Irving’s Fish River Lakes concept plan, approved by the Land Use Planning Commission (LUPC) in 2019, set a precedent for future rezoning projects in the North Woods. An economically and environmentally responsible concept plan should promote quality conservation, protect the natural resources and character of remote lakes like Square, and safeguard the beauty, history, environment, and wildlife of the Fish River Lakes region.
As an intervener in the review process, NRCM testified in opposition to Irving’s concept plan at the LUPC hearing in Caribou from May 22 to 24, 2019. Community members spoke out overwhelmingly against Irving’s proposal; however, the final concept plan was approved in late 2019. Read the full final plan.
Irving's Development Proposal
In 2017, Irving submitted an application to the LUPC to rezone 51,015 acres of land in the Fish River Chain of Lakes region. In May 2018, NRCM testified in opposition to Irving’s concept plan because it would allow excessive development without adequate conservation. The original proposal would have placed a conservation easement on only 29 percent of the plan area. By comparison, the most recent concept plan considered by LUPC, Plum Creek’s Moosehead proposal, permanently conserved more than 95 percent of its plan area through an easement.

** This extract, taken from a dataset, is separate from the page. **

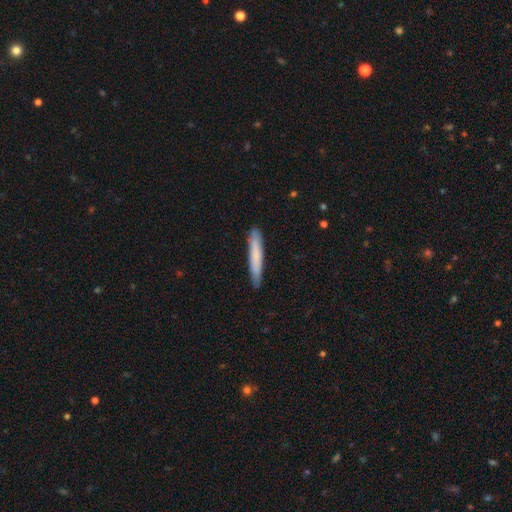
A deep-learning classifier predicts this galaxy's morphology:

In June 2019, Irving submitted an amended version of their proposed concept plan for the Fish River Chain of Lakes to LUPC. Although the amended application includes some improvements, NRCM still has several concerns about Irving’s application.
In our view, Irving’s amended application had the following improvements:
- The subdivision proposed on the west side of Square Lake was removed, and those lots moved the east side.
- Additional conservation land was added, increasing the total to 16,764 acres (from the previously proposed 14,778 acres). This means that 33 percent of the concept plan area would be covered by a conservation easement.
- Although the amount of development on Square Lake has not decreased, there are new provisions to regulate the pace of development on Square Lake to avoid adverse impacts on the lake experience and native fish populations. These measures are in response to concerns raised by NRCM and many members of the public.
- A marina would no longer be allowed on Square Lake, although docks, moorings and fuel sales would be allowed.
Despite these improvements, we still have concerns with Irving’s amended application:
- The plan would still allow significant amounts of development in relatively undeveloped areas, including the east side of Square Lake (where commercial developments, including a resort, would be allowed) and the south end of Cross Lake. These are not appropriate locations for the amount and type of development that would be allowed if the application is approved.
- While the amount of permanent conservation land was increased, it is still insufficient to provide a publicly beneficial balance between appropriate development and long-term conservation of lake resources. It does not mitigate the adverse impacts that the proposed development would have on Square and Cross Lakes.
- Before commercial and residential development can take place on the east side of Square, potential developers would still be required to submit more detailed plans for the area to the LUPC for their review. Under the current plan, a public hearing would be optional. NRCM is recommending that LUPC make a public hearing on future proposed plans mandatory.
This finalization of the concept plan resulted in the rezoning of the land. However, before any commercial or residential development can occur in the plan area, the developer will have to obtain additional development permits from the Land Use Planning Commission. There will be further opportunities for the public to comment on the specific proposed developments at that time.